• Problem
Word for word, copy all the data and drop the pictures.

• Stored data
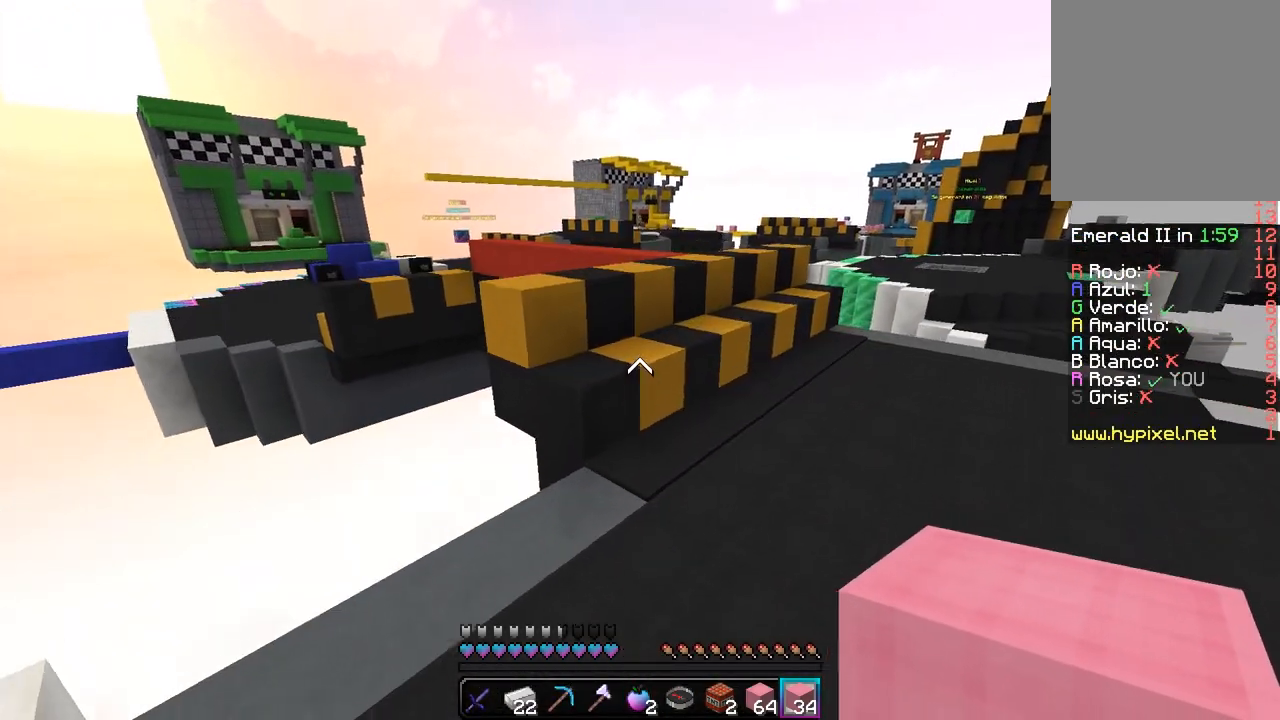
{"keys": ["w"], "mouse": [], "events": []}
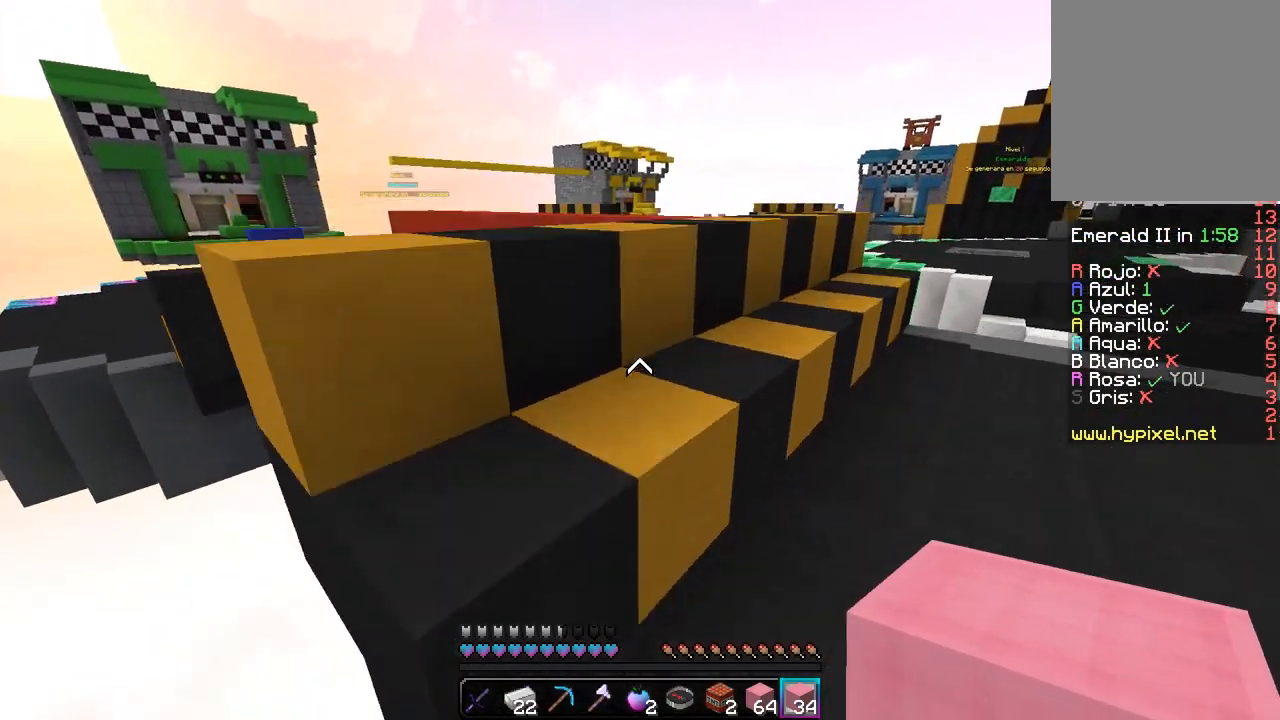
{"keys": ["w"], "mouse": [], "events": [[250, "d", "down"], [417, "d", "up"]]}
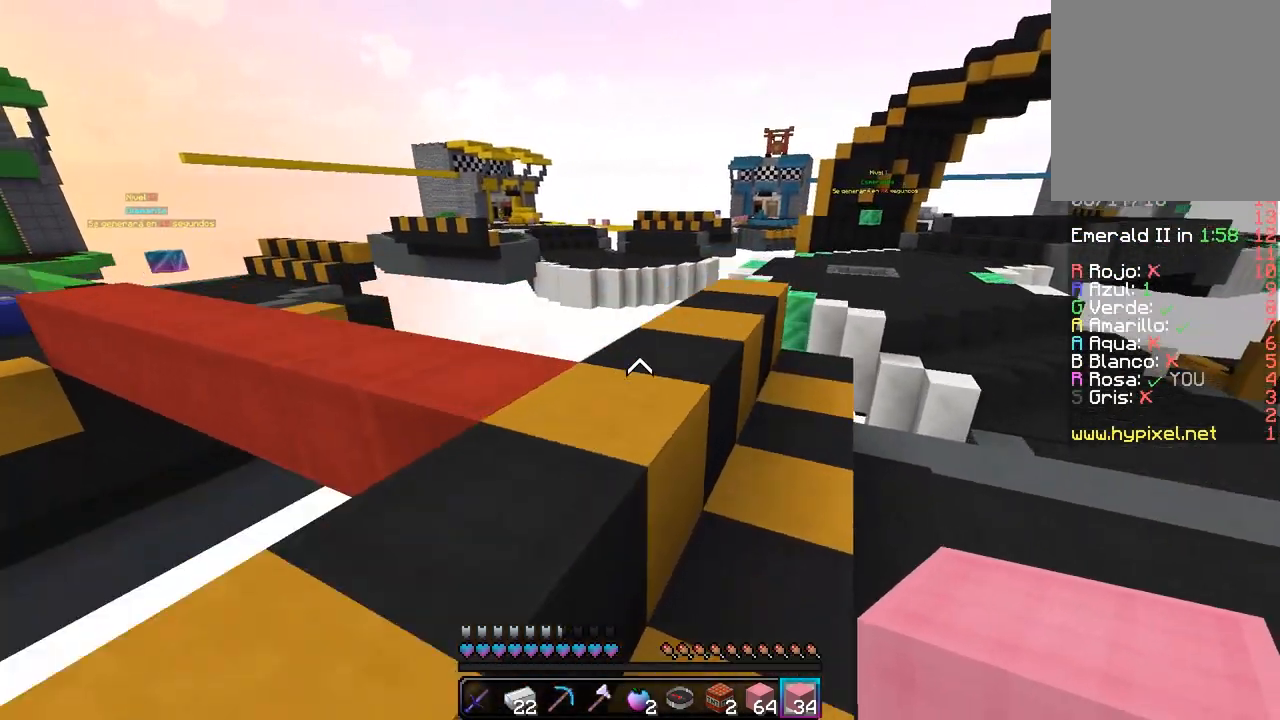
{"keys": ["a", "w"], "mouse": [], "events": [[417, "a", "down"]]}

• Response below
{"keys": ["w"], "mouse": [], "events": []}
{"keys": ["w"], "mouse": [], "events": [[250, "d", "down"], [417, "d", "up"]]}
{"keys": ["a", "w"], "mouse": [], "events": [[417, "a", "down"]]}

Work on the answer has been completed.